Integration with Airflow (Automated Materialize)

# dags/feast_materialize.py
from airflow import DAG
from airflow.operators.bash import BashOperator
from datetime import datetime, timedelta

default_args = {
    "owner": "ml-platform",
    "retries": 2,
    "retry_delay": timedelta(minutes=5),
}

with DAG(
    dag_id="feast_materialize",
    default_args=default_args,
    schedule_interval="0 */6 * * *",  # Every 6 hours
    start_date=datetime(2026, 1, 1),
    catchup=False,
) as dag:

    materialize = BashOperator(
        task_id="materialize_incremental",
        bash_command=(
            "cd /opt/feature_repo && "
            "feast materialize-incremental $(date -u +'%Y-%m-%dT%H:%M:%S')"
        ),
    )

Conclusion

Here are the key takeaways for building a feature pipeline with Feast:

Consistent Feature Definitions: Using the same feature definitions for training and serving prevents Training-Serving Skew
Point-in-Time Join: Accurate feature joins based on timestamps prevent data leakage
Offline/Online Dual Stores: Offline store for batch training, online store for real-time serving
Feature Service: Managing feature groups per model improves reusability
Push Source: Supports real-time event-based feature updates

A Feature Store may feel like overkill when you have just one or two ML models, but it becomes essential infrastructure as the number of models grows and the team scales. Its value is maximized especially when multiple models share the same features.

Quiz

Q1: What is Training-Serving Skew?

It is a phenomenon where model performance degrades because the features used during training differ from those used during serving. Common causes include inconsistencies in feature computation logic, differences in data sources, and misaligned time references.

Q2: What role does Point-in-Time Join play?

It joins the most recent feature values prior to each entity's event timestamp (event_timestamp). This prevents data leakage where future data would be used during training.

Q3: What is the difference between the offline store and online store in Feast?

The offline store holds large volumes of historical features for batch training (files, BigQuery, etc.), while the online store holds only the latest feature values for low-latency real-time serving (Redis, DynamoDB, etc.).

Q4: What does the feast materialize command do?

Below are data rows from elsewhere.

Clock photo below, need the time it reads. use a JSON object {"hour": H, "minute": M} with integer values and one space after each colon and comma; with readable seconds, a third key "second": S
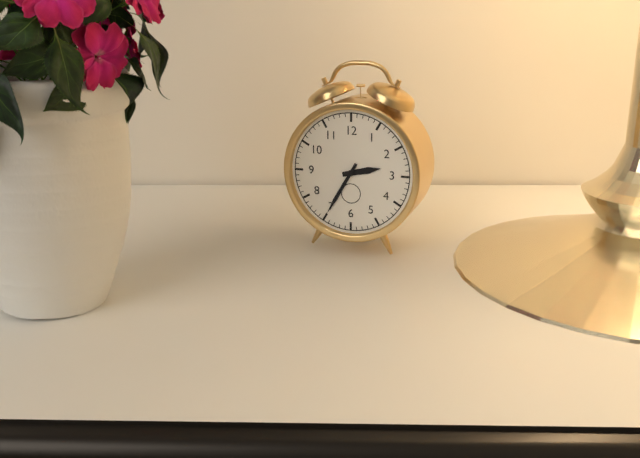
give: {"hour": 2, "minute": 35}
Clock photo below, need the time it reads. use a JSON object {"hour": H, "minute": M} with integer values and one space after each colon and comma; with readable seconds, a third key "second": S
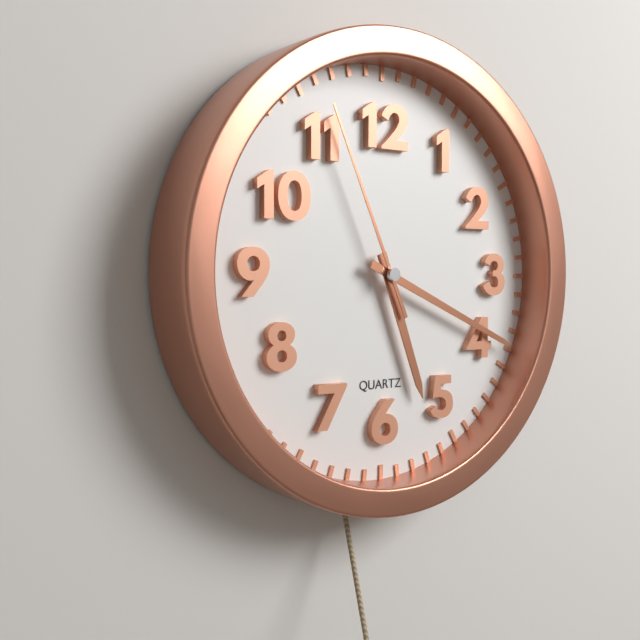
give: {"hour": 5, "minute": 19, "second": 56}
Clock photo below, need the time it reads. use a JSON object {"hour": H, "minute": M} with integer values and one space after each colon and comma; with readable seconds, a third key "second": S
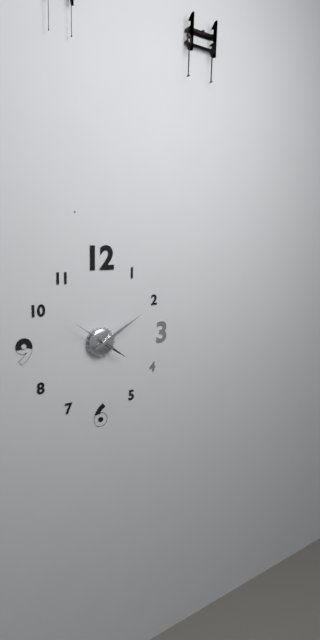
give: {"hour": 4, "minute": 10, "second": 51}
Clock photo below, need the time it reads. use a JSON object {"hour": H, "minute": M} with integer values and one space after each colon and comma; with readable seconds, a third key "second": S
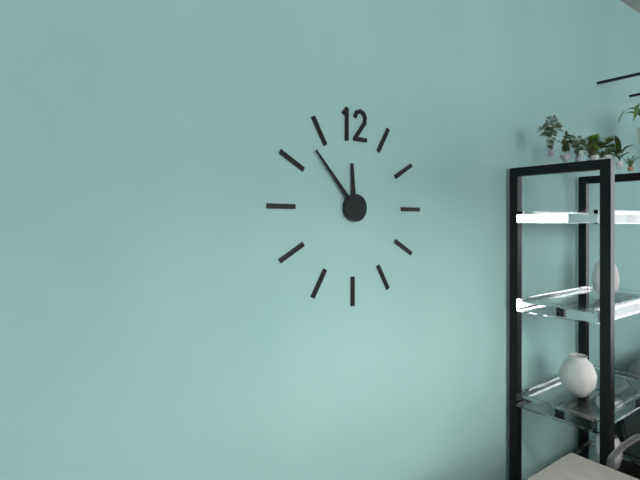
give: {"hour": 11, "minute": 53}
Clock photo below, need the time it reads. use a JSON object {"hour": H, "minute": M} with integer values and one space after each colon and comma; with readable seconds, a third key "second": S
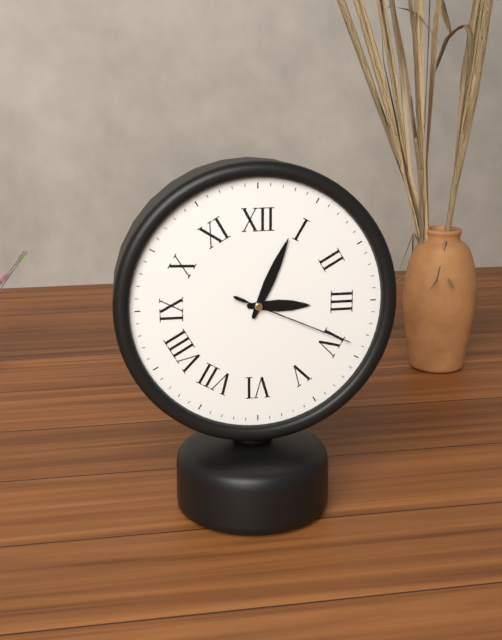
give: {"hour": 3, "minute": 4, "second": 19}
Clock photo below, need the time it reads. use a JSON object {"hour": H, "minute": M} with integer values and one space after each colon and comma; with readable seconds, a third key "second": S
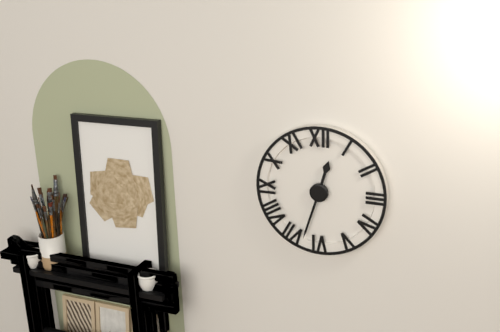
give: {"hour": 12, "minute": 33}
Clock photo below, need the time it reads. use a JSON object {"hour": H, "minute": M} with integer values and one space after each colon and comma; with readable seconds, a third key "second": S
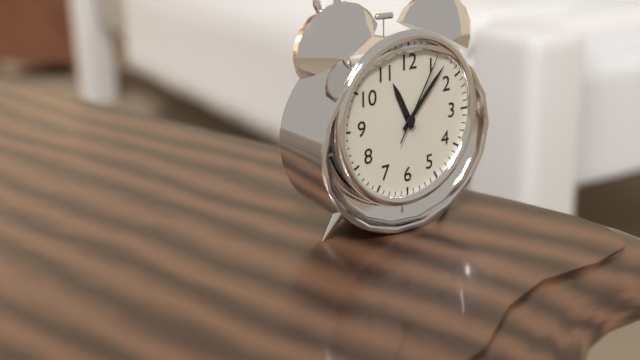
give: {"hour": 11, "minute": 7, "second": 5}
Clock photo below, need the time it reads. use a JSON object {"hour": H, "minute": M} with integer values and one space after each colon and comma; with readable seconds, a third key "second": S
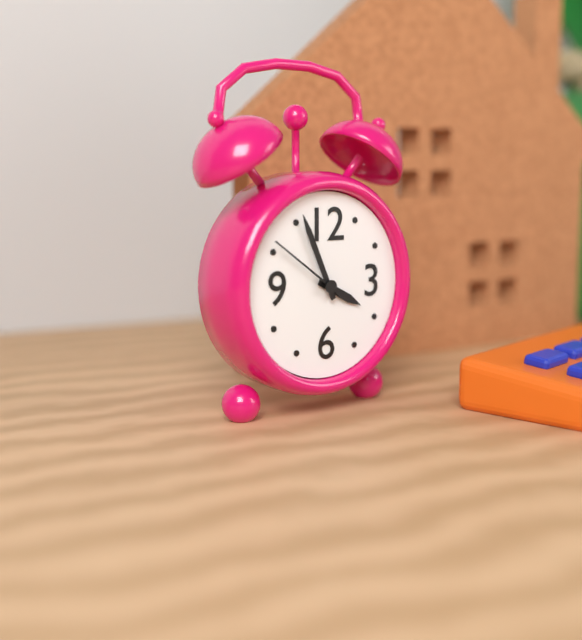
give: {"hour": 3, "minute": 56, "second": 51}
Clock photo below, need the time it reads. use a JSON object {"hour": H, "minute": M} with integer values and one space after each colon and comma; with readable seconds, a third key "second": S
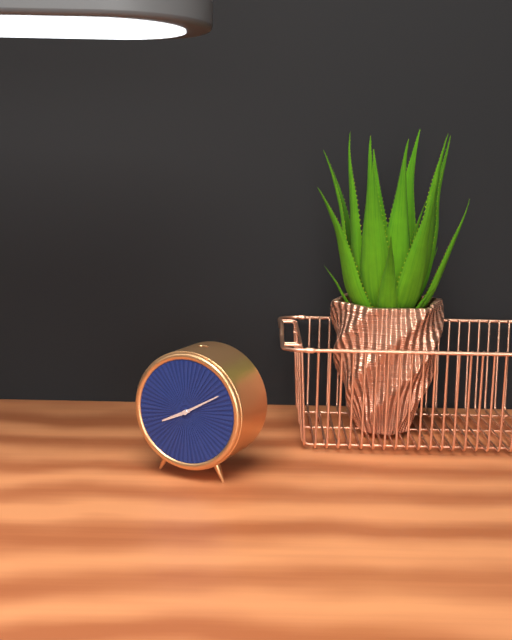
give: {"hour": 8, "minute": 10}
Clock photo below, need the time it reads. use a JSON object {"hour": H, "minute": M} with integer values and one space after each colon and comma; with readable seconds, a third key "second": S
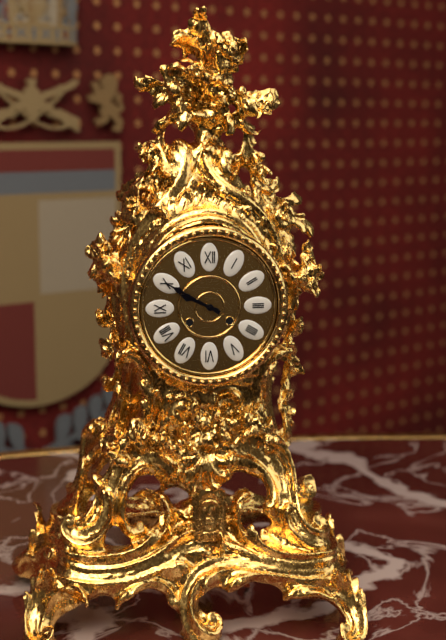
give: {"hour": 9, "minute": 50}
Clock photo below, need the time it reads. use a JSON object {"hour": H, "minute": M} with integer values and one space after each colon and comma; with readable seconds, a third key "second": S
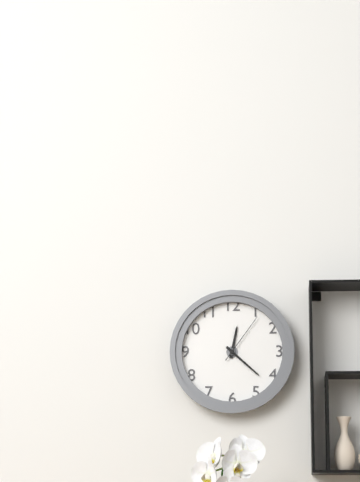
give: {"hour": 12, "minute": 22, "second": 6}
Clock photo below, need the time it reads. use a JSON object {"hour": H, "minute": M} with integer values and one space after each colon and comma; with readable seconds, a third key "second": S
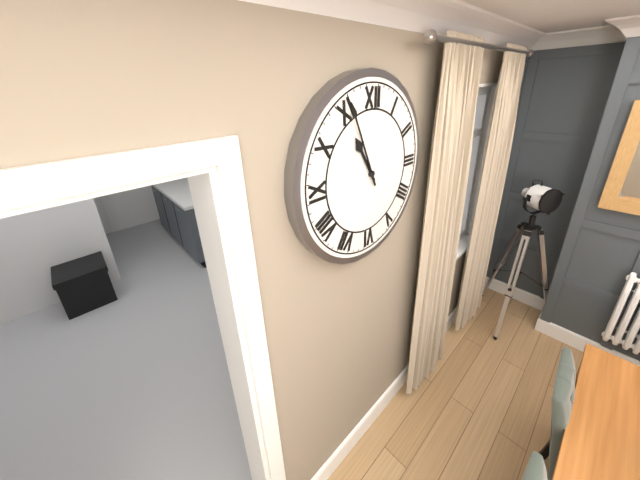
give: {"hour": 10, "minute": 56}
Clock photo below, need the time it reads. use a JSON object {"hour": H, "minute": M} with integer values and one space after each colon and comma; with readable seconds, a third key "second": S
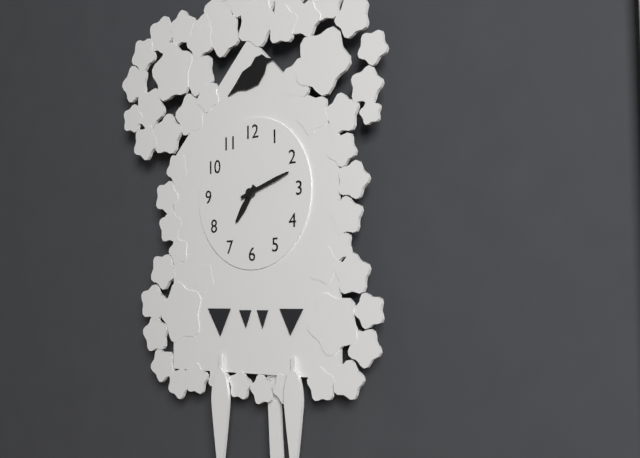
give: {"hour": 7, "minute": 12}
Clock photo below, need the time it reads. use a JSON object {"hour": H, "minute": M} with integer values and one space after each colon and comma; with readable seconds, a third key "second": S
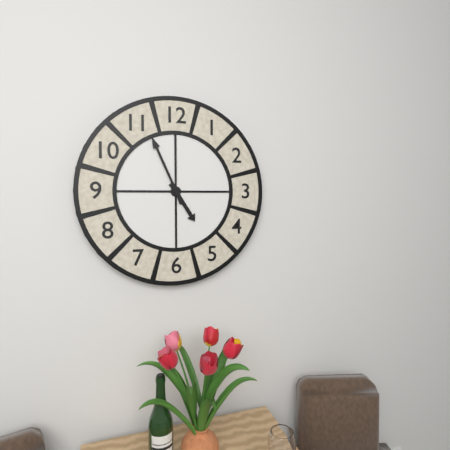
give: {"hour": 4, "minute": 56}
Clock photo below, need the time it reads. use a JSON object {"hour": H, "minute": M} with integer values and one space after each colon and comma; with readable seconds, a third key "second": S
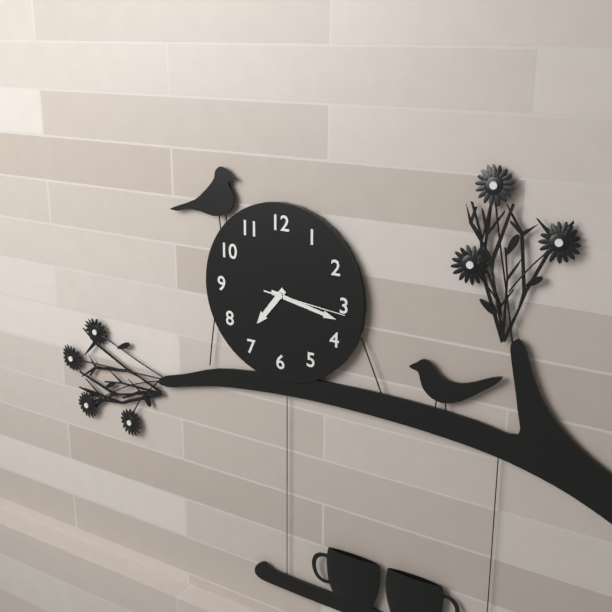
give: {"hour": 7, "minute": 17, "second": 16}
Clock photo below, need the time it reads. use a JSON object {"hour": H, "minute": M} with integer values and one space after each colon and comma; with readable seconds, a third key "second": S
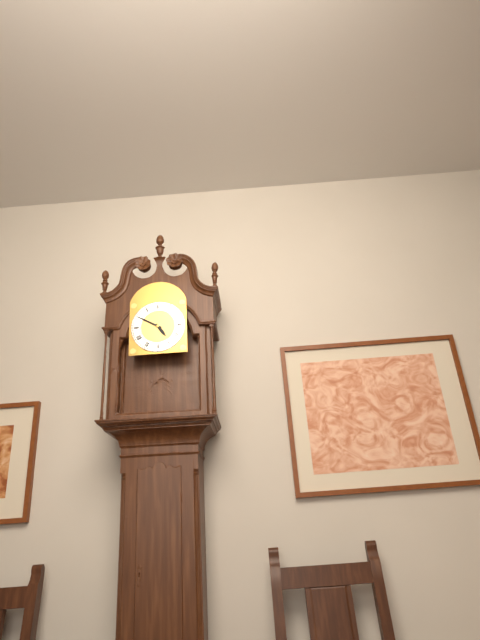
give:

It synchronizes (loads) feature data from the offline store into the online store. It stores the latest feature values for the specified time range in the online store, enabling real-time retrieval.

Q5: What is the difference between On-Demand Feature View and a regular Feature View?

A regular Feature View stores pre-computed features, while an On-Demand Feature View dynamically computes features at request time. It is used for real-time transformations that combine request parameters with existing features.

Q6: What are the benefits of Feature Service?

It allows logical grouping of features needed by each model. It makes it clear which model uses which features and provides a consistent interface for feature retrieval.

Q7: What does the TTL (Time To Live) setting mean?

It specifies the validity period for feature values in the online store. Features past their TTL are returned as null during retrieval, preventing stale feature values from being used in serving.

Q8: When would you use Push Source?

It is used when the online store features need to be updated immediately upon real-time events (payments, clicks, etc.). It keeps features up to date between periodic batch materializations.